§ **Records**
□ □ □ □ □ □ □
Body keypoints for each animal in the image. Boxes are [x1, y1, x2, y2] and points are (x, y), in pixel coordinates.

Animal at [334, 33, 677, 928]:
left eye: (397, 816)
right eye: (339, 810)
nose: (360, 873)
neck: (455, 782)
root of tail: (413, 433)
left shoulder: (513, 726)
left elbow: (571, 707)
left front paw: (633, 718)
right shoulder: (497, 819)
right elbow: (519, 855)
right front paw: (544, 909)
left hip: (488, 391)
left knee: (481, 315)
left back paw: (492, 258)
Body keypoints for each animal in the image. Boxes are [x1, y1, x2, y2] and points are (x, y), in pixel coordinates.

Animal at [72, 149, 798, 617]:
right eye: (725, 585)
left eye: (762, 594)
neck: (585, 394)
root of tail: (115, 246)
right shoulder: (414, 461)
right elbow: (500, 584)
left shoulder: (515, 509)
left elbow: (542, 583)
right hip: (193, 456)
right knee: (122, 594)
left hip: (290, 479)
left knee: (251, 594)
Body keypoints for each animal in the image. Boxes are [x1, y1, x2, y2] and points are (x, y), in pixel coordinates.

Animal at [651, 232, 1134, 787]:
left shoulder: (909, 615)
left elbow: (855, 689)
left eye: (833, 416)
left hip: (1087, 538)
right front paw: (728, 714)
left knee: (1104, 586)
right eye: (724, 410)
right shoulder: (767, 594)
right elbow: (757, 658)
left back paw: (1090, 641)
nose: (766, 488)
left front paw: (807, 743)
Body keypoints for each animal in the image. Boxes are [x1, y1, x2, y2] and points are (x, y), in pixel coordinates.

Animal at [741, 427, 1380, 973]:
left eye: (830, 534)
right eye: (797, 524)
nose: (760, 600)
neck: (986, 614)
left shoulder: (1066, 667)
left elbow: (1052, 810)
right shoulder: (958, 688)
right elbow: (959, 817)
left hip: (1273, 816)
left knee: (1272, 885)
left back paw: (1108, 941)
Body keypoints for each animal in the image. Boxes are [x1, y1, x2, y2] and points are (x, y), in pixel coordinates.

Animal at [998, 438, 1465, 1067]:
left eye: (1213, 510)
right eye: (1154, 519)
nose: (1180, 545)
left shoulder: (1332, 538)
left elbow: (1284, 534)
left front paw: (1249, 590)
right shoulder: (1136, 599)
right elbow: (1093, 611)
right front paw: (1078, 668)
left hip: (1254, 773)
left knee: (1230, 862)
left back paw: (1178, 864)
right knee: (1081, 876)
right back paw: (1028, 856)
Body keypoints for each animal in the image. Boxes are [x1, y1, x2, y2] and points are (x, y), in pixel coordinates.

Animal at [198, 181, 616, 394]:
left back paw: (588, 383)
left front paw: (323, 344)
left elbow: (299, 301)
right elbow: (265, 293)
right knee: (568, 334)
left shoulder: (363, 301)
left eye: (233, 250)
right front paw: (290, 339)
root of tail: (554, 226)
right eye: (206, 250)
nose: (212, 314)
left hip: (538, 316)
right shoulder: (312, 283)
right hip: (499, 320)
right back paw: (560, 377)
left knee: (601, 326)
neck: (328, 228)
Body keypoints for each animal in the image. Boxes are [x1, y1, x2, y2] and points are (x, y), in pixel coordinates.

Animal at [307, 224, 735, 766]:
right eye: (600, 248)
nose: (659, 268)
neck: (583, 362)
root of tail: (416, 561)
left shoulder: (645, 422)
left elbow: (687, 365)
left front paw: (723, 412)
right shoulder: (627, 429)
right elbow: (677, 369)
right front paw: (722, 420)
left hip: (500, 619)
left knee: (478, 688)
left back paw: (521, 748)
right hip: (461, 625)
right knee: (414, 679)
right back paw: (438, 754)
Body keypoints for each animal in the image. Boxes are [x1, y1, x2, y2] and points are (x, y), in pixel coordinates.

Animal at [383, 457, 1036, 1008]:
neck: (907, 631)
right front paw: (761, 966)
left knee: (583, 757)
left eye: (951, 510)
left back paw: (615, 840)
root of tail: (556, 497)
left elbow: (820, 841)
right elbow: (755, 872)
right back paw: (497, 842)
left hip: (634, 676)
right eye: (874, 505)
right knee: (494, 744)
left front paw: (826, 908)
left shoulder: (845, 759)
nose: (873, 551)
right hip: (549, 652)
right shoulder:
□ □ □ □ □ □ □
§ **Exercise**
The answer must consist of every line from the listing above that includes the word "front".

§ **Answer section**
left front paw: (633, 718)
right front paw: (544, 909)
right front paw: (728, 714)
left front paw: (807, 743)
left front paw: (1249, 590)
right front paw: (1078, 668)
left front paw: (323, 344)
right front paw: (290, 339)
left front paw: (723, 412)
right front paw: (722, 420)
right front paw: (761, 966)
left front paw: (826, 908)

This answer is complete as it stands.